Kejadian itu, mengingatkan kita pada kisah Yesus dalam Lukas 14:1–6. Di sana, Yesus diundang makan oleh seorang pemimpin Farisi pada hari Sabat. Di tengah acara, ada seorang pria yang sakit busung air, kondisi yang membuat tubuhnya membengkak karena cairan. Semua mata tertuju pada Yesus. Mereka ingin tahu: apakah Yesus akan menyembuhkan orang itu pada hari Sabat?

Hari Sabat adalah hari istirahat bagi orang Yahudi. Menurut tradisi mereka, tidak boleh bekerja pada hari itu, termasuk menyembuhkan orang.
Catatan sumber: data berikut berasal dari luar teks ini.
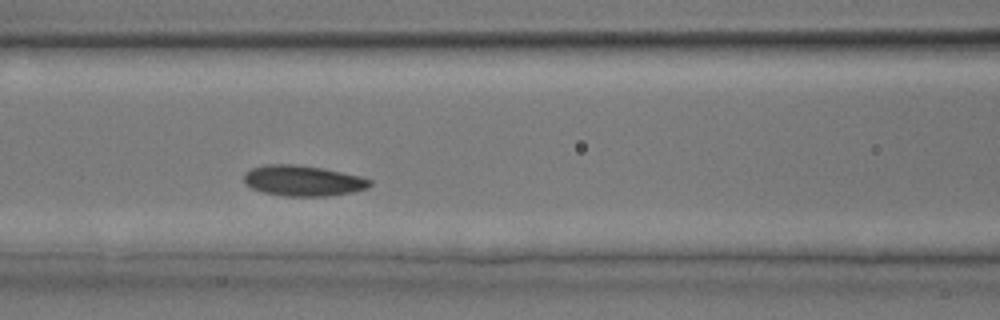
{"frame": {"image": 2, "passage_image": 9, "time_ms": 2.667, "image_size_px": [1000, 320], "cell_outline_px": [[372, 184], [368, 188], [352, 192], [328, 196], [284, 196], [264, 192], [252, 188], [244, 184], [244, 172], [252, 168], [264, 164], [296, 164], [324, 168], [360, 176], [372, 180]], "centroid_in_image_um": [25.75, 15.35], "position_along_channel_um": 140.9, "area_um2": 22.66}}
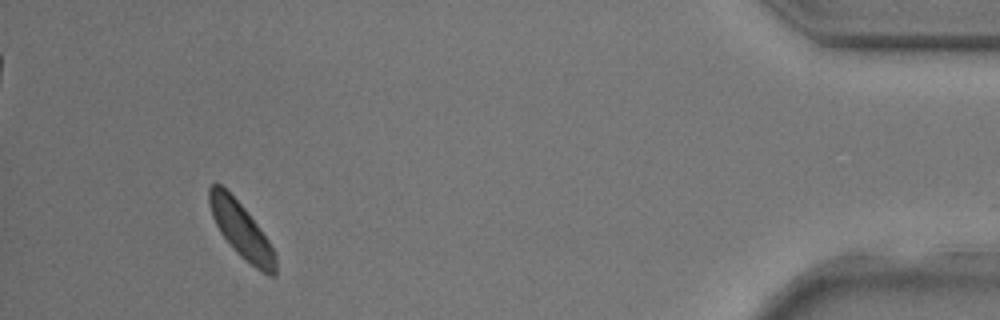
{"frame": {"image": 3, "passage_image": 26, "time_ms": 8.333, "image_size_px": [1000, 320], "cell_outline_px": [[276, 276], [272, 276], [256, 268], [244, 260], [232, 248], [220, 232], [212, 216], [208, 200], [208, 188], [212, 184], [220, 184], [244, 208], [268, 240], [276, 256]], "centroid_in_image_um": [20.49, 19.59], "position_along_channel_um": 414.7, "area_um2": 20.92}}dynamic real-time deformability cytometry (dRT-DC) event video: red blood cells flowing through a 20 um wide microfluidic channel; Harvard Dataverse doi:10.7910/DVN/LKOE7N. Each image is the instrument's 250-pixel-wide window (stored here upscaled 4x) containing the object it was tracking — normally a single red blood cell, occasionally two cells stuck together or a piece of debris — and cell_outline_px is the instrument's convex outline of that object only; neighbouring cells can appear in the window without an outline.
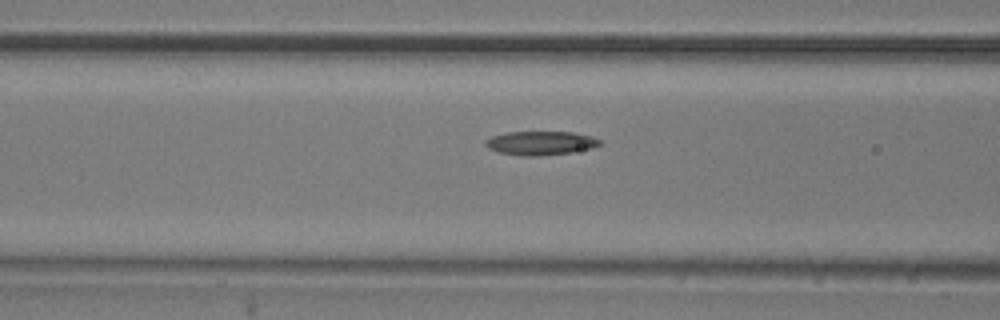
{"species": "common noctule bat (a hibernating species)", "species_latin": "Nyctalus noctula", "temperature_condition": "room temperature", "stored_images_in_passage": 14, "camera_frame_rate_fps": 3000, "um_per_image_px": 0.085, "animal": {"sex": "male", "body_mass_g": 20.5, "forearm_length_mm": 52.5}, "frame": {"image": 1, "passage_image": 12, "time_ms": 3.667, "image_size_px": [1000, 320], "cell_outline_px": [[604, 144], [592, 148], [572, 152], [540, 156], [520, 156], [496, 152], [488, 148], [484, 144], [484, 140], [492, 136], [508, 132], [572, 132], [592, 136], [600, 140]], "centroid_in_image_um": [45.94, 12.17], "position_along_channel_um": 120.7, "area_um2": 16.13}}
Tapi Yesus tahu bahwa kasih tidak bisa dibatasi oleh aturan. Ia bertanya kepada mereka, “Jika anakmu atau lembumu jatuh ke dalam sumur pada hari Sabat, apakah kamu tidak akan segera menariknya keluar?” Mereka tidak bisa menjawab. Karena mereka tahu, dalam hati mereka, bahwa kasih sejati tidak menunggu waktu yang “tepat” untuk memberikan pertolongan dan bertindak.

Yesus pun, menyembuhkan si sakit tersebut. Ia tidak peduli bahwa tindakannya akan dikritik oleh para ahli Taurat dan orang-orang Farisi. Ia lebih peduli pada penderitaan orang yang sakit itu dan segera memberikan pertolongan, serta menyembuhkannya.

Bayangkan kita sedang hadir dalam sebuah rapat penting di kantor. Tiba-tiba, kita mendapat kabar bahwa anak kita yang kita kasihi, demam tinggi di rumah. Secara aturan, kita tidak boleh meninggalkan rapat penting tersebut. Tetapi sebagai orang tua, kita tahu bahwa anak kita lebih penting dari rapat tersebut. Kita akan segera keluar, meninggalkan rapat tersebut dan segera pulang ke rumah, dan merawat anak kita yang sakit tersebut. Karena kasih selalu mendahulukan kebutuhan orang lain.

Begitu juga dalam kehidupan rohani. Kadang kita terlalu sibuk dengan aturan, tradisi, atau rutinitas. Kita lupa bahwa inti dari semua itu adalah kasih. Kita mungkin rajin ke gereja, aktif dalam pelayanan, tetapi apakah kita peduli pada orang-orang yang kesepian, sakit, terluka, berkekurangan dan membutuhkan pertolongan kita, karena orang-orang itu ada di sekitar kita?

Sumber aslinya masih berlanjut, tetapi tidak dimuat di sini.